:: Directions ::
Would you quote every entry exactly, dropping only the pictures?

:: Input data ::
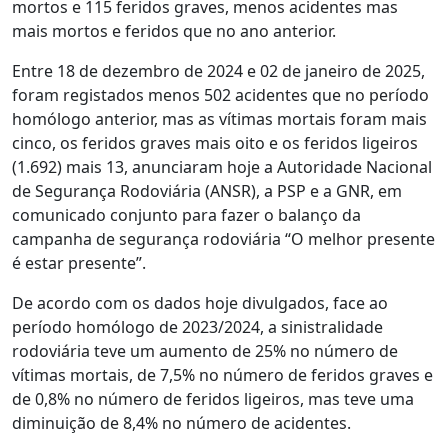
mortos e 115 feridos graves, menos acidentes mas
mais mortos e feridos que no ano anterior.
Entre 18 de dezembro de 2024 e 02 de janeiro de 2025,
foram registados menos 502 acidentes que no período
homólogo anterior, mas as vítimas mortais foram mais
cinco, os feridos graves mais oito e os feridos ligeiros
(1.692) mais 13, anunciaram hoje a Autoridade Nacional
de Segurança Rodoviária (ANSR), a PSP e a GNR, em
comunicado conjunto para fazer o balanço da
campanha de segurança rodoviária “O melhor presente
é estar presente”.
De acordo com os dados hoje divulgados, face ao
período homólogo de 2023/2024, a sinistralidade
rodoviária teve um aumento de 25% no número de
vítimas mortais, de 7,5% no número de feridos graves e
de 0,8% no número de feridos ligeiros, mas teve uma
diminuição de 8,4% no número de acidentes.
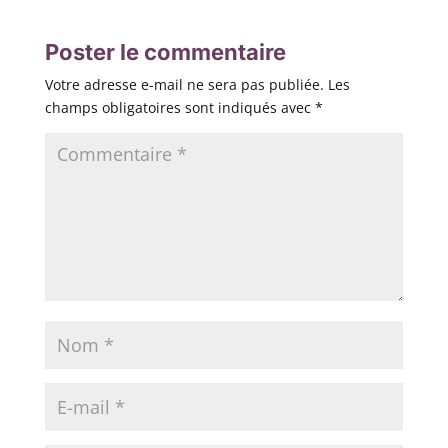
Poster le commentaire
Votre adresse e-mail ne sera pas publiée.
Les
champs obligatoires sont indiqués avec
*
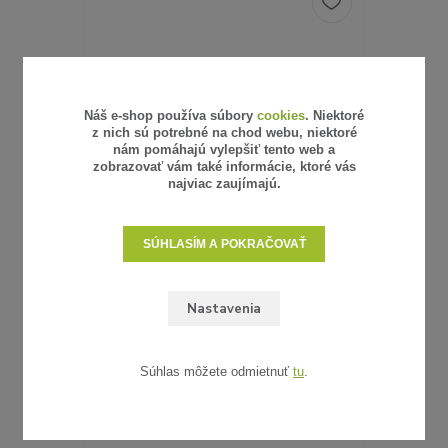
Náš e-shop používa súbory
cookies
. Niektoré
z nich sú potrebné na chod webu, niektoré
nám pomáhajú vylepšiť tento web a
zobrazovať vám také informácie, ktoré vás
najviac zaujímajú.
SÚHLASÍM A POKRAČOVAŤ
6 hodnotenie
Nastavenia
UMELÝ RATAN - VZORKA
0,62 €
/
ks
0,50 €
bez DPH
SKLADOM
Súhlas môžete odmietnuť
tu
.
ZVOLIŤ VARIANT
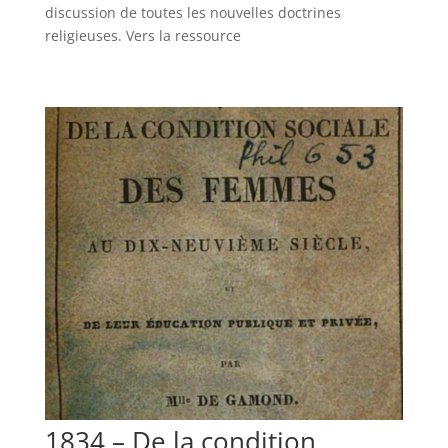
discussion de toutes les nouvelles doctrines
religieuses. Vers la ressource
1834 – De la condition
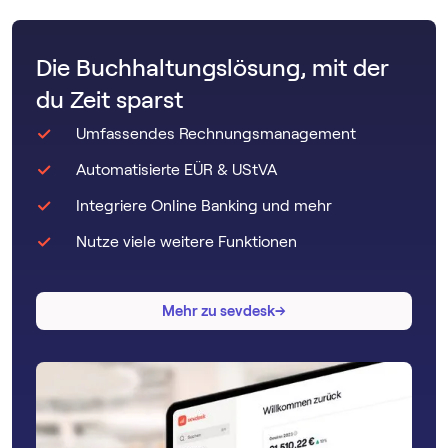
Die Buchhaltungslösung, mit der
du Zeit sparst
Umfassendes Rechnungsmanagement
Automatisierte EÜR & UStVA
Integriere Online Banking und mehr
Nutze viele weitere Funktionen
→
→
Mehr zu sevdesk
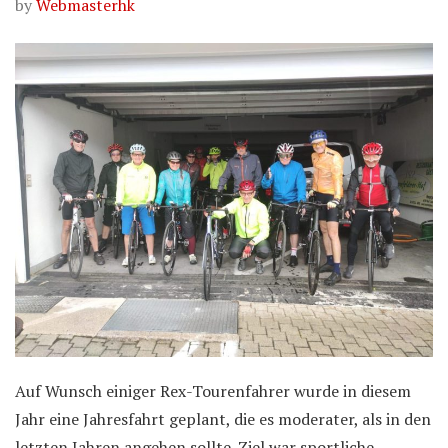
by
Webmasterhk
Auf Wunsch einiger Rex-Tourenfahrer wurde in diesem
Jahr eine Jahresfahrt geplant, die es moderater, als in den
letzten Jahren angehen sollte. Ziel war sportliche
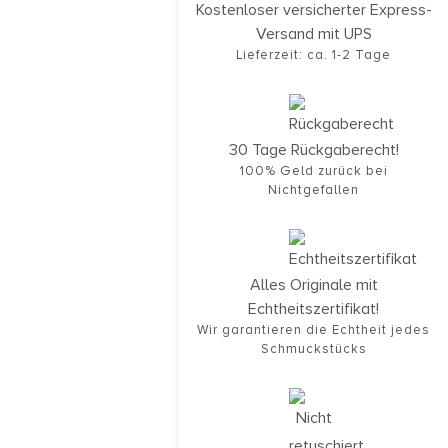
Kostenloser versicherter Express-
Versand mit UPS
Lieferzeit: ca. 1-2 Tage
30 Tage Rückgaberecht!
100% Geld zurück bei
Nichtgefallen
Alles Originale mit
Echtheitszertifikat!
Wir garantieren die Echtheit jedes
Schmuckstücks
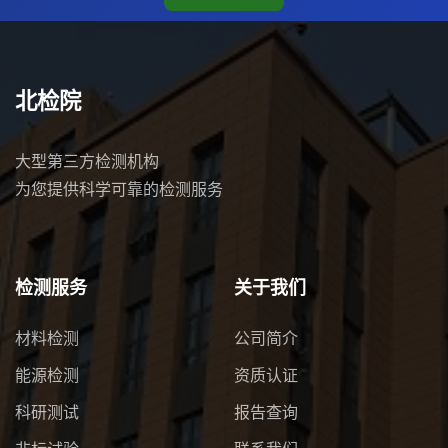
北检院
大型第三方检测机构
为您提供科学可靠的检测服务
检测服务
关于我们
材料检测
公司简介
能源检测
资质认证
科研测试
报告查询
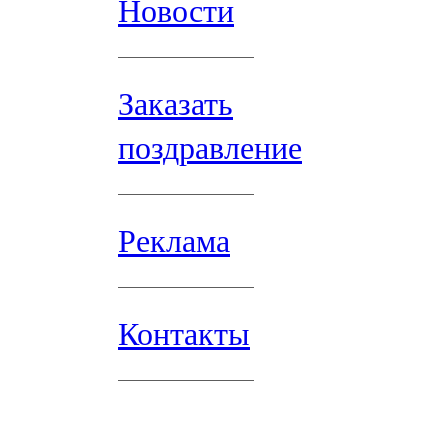
Новости
Заказать
поздравление
Реклама
Контакты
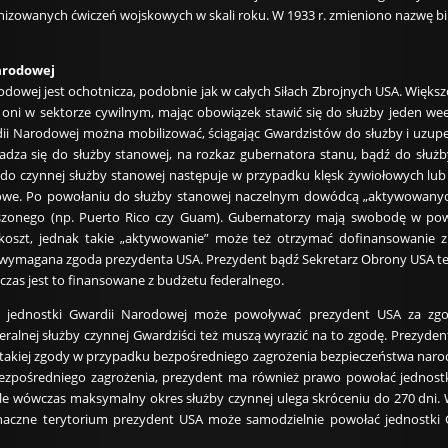
anizowanych ćwiczeń wojskowych w skali roku. W 1933 r. zmieniono nazwę b
arodowej
dowej jest ochotnicza, podobnie jak w całych Siłach Zbrojnych USA. Większo
ą oni w sektorze cywilnym, mając obowiązek stawić się do służby jeden w
ii Narodowej można mobilizować, ściągając Gwardzistów do służby i uzupełn
za się do służby stanowej, na rozkaz gubernatora stanu, bądź do służby 
do czynnej służby stanowej następuje w przypadku klęsk żywiołowych lub
owe. Po powołaniu do służby stanowej naczelnym dowódcą „aktywowanych
szonego (np. Puerto Rico czy Guam). Gubernatorzy mają swobodę w pow
koszt, jednak takie „aktywowanie” może też otrzymać dofinansowanie z
st wymagana zgoda prezydenta USA. Prezydent bądź Sekretarz Obrony USA t
czas jest to finansowane z budżetu federalnego.
ej jednostki Gwardii Narodowej może powoływać prezydent USA za zg
eralnej służby czynnej Gwardziści też muszą wyrazić na to zgodę. Prezyd
 takiej zgody w przypadku bezpośredniego zagrożenia bezpieczeństwa narodo
bezpośredniego zagrożenia, prezydent ma również prawo powołać jednost
 ale wówczas maksymalny okres służby czynnej ulega skróceniu do 270 dni.
znaczne terytorium prezydent USA może samodzielnie powołać jednostki 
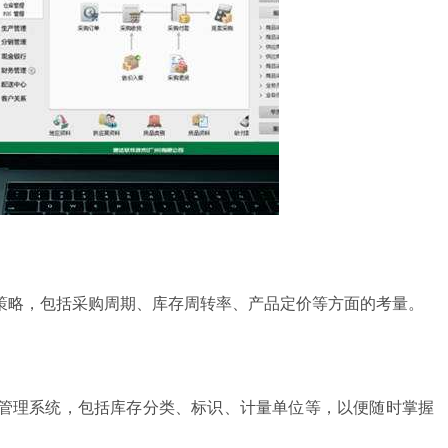
策略，包括采购周期、库存周转率、产品定价等方面的考量。
管理系统，包括库存分类、标识、计量单位等，以便随时掌握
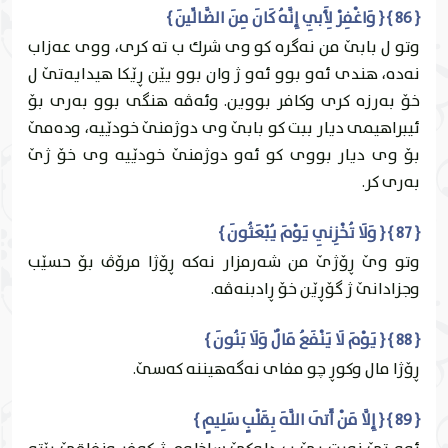
{ 86 } { وَاغْفِرْ لِأَبِي إِنَّهُ كَانَ مِنَ الضَّالِّينَ }
وتو ل بابێ من نه‌گره‌ كو وى شرك ب ته‌ كرى، ووى عه‌زاب
نه‌ده‌، هندى ئه‌و بوو ئه‌و ژ وان بوو يێن ڕێكا هيدايه‌تێ ل
خۆ به‌رزه‌ كرى وكافر بووين. وئه‌ڤه‌ هنگى بوو به‌رى بۆ
ئيبراهيمى ديار ببت كو بابێ وى دوژمنێ خودێیه‌، وده‌مێ
بۆ وى ديار بووى كو ئه‌و دوژمنێ خودێیه‌ وى خۆ ژێ
به‌رى كر.
{ 87 } { وَلَا تُخْزِنِي يَوْمَ يُبْعَثُونَ }
وتو وێ ڕۆژێ من شه‌رمزار نه‌كه‌ ڕۆژا مرۆڤ بۆ حسێب
وجزادانێ ژ گۆڕێن خۆ ڕادبنه‌ڤه‌.
{ 88 } { يَوْمَ لَا يَنْفَعُ مَالٌ وَلَا بَنُونَ }
ڕۆژا مال وكوڕ چو مفاى نه‌گه‌هيننه‌ كه‌سێ.
{ 89 } { إِلَّا مَنْ أَتَى اللَّهَ بِقَلْبٍ سَلِيمٍ }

:: Output below ::
mortos e 115 feridos graves, menos acidentes mas
mais mortos e feridos que no ano anterior.
Entre 18 de dezembro de 2024 e 02 de janeiro de 2025,
foram registados menos 502 acidentes que no período
homólogo anterior, mas as vítimas mortais foram mais
cinco, os feridos graves mais oito e os feridos ligeiros
(1.692) mais 13, anunciaram hoje a Autoridade Nacional
de Segurança Rodoviária (ANSR), a PSP e a GNR, em
comunicado conjunto para fazer o balanço da
campanha de segurança rodoviária “O melhor presente
é estar presente”.
De acordo com os dados hoje divulgados, face ao
período homólogo de 2023/2024, a sinistralidade
rodoviária teve um aumento de 25% no número de
vítimas mortais, de 7,5% no número de feridos graves e
de 0,8% no número de feridos ligeiros, mas teve uma
diminuição de 8,4% no número de acidentes.
Poster le commentaire
Votre adresse e-mail ne sera pas publiée.
Les
champs obligatoires sont indiqués avec
*
Náš e-shop používa súbory
cookies
. Niektoré
z nich sú potrebné na chod webu, niektoré
nám pomáhajú vylepšiť tento web a
zobrazovať vám také informácie, ktoré vás
najviac zaujímajú.
SÚHLASÍM A POKRAČOVAŤ
6 hodnotenie
Nastavenia
UMELÝ RATAN - VZORKA
0,62 €
/
ks
0,50 €
bez DPH
SKLADOM
Súhlas môžete odmietnuť
tu
.
ZVOLIŤ VARIANT
discussion de toutes les nouvelles doctrines
religieuses. Vers la ressource
1834 – De la condition
Die Buchhaltungslösung, mit der
du Zeit sparst
Umfassendes Rechnungsmanagement
Automatisierte EÜR & UStVA
Integriere Online Banking und mehr
Nutze viele weitere Funktionen
→
→
Mehr zu sevdesk
by
Webmasterhk
Auf Wunsch einiger Rex-Tourenfahrer wurde in diesem
Jahr eine Jahresfahrt geplant, die es moderater, als in den
letzten Jahren angehen sollte. Ziel war sportliche
Kostenloser versicherter Express-
Versand mit UPS
Lieferzeit: ca. 1-2 Tage
30 Tage Rückgaberecht!
100% Geld zurück bei
Nichtgefallen
Alles Originale mit
Echtheitszertifikat!
Wir garantieren die Echtheit jedes
Schmuckstücks
北检院
大型第三方检测机构
为您提供科学可靠的检测服务
检测服务
关于我们
材料检测
公司简介
能源检测
资质认证
科研测试
报告查询
Новости
Заказать
поздравление
Реклама
Контакты
anizowanych ćwiczeń wojskowych w skali roku. W 1933 r. zmieniono nazwę b
arodowej
dowej jest ochotnicza, podobnie jak w całych Siłach Zbrojnych USA. Większo
ą oni w sektorze cywilnym, mając obowiązek stawić się do służby jeden w
ii Narodowej można mobilizować, ściągając Gwardzistów do służby i uzupełn
za się do służby stanowej, na rozkaz gubernatora stanu, bądź do służby 
do czynnej służby stanowej następuje w przypadku klęsk żywiołowych lub
owe. Po powołaniu do służby stanowej naczelnym dowódcą „aktywowanych
szonego (np. Puerto Rico czy Guam). Gubernatorzy mają swobodę w pow
koszt, jednak takie „aktywowanie” może też otrzymać dofinansowanie z
st wymagana zgoda prezydenta USA. Prezydent bądź Sekretarz Obrony USA t
czas jest to finansowane z budżetu federalnego.
ej jednostki Gwardii Narodowej może powoływać prezydent USA za zg
eralnej służby czynnej Gwardziści też muszą wyrazić na to zgodę. Prezyd
 takiej zgody w przypadku bezpośredniego zagrożenia bezpieczeństwa narodo
bezpośredniego zagrożenia, prezydent ma również prawo powołać jednost
 ale wówczas maksymalny okres służby czynnej ulega skróceniu do 270 dni.
znaczne terytorium prezydent USA może samodzielnie powołać jednostki 
策略，包括采购周期、库存周转率、产品定价等方面的考量。
管理系统，包括库存分类、标识、计量单位等，以便随时掌握
{ 86 } { وَاغْفِرْ لِأَبِي إِنَّهُ كَانَ مِنَ الضَّالِّينَ }
وتو ل بابێ من نه‌گره‌ كو وى شرك ب ته‌ كرى، ووى عه‌زاب
نه‌ده‌، هندى ئه‌و بوو ئه‌و ژ وان بوو يێن ڕێكا هيدايه‌تێ ل
خۆ به‌رزه‌ كرى وكافر بووين. وئه‌ڤه‌ هنگى بوو به‌رى بۆ
ئيبراهيمى ديار ببت كو بابێ وى دوژمنێ خودێیه‌، وده‌مێ
بۆ وى ديار بووى كو ئه‌و دوژمنێ خودێیه‌ وى خۆ ژێ
به‌رى كر.
{ 87 } { وَلَا تُخْزِنِي يَوْمَ يُبْعَثُونَ }
وتو وێ ڕۆژێ من شه‌رمزار نه‌كه‌ ڕۆژا مرۆڤ بۆ حسێب
وجزادانێ ژ گۆڕێن خۆ ڕادبنه‌ڤه‌.
{ 88 } { يَوْمَ لَا يَنْفَعُ مَالٌ وَلَا بَنُونَ }
ڕۆژا مال وكوڕ چو مفاى نه‌گه‌هيننه‌ كه‌سێ.
{ 89 } { إِلَّا مَنْ أَتَى اللَّهَ بِقَلْبٍ سَلِيمٍ }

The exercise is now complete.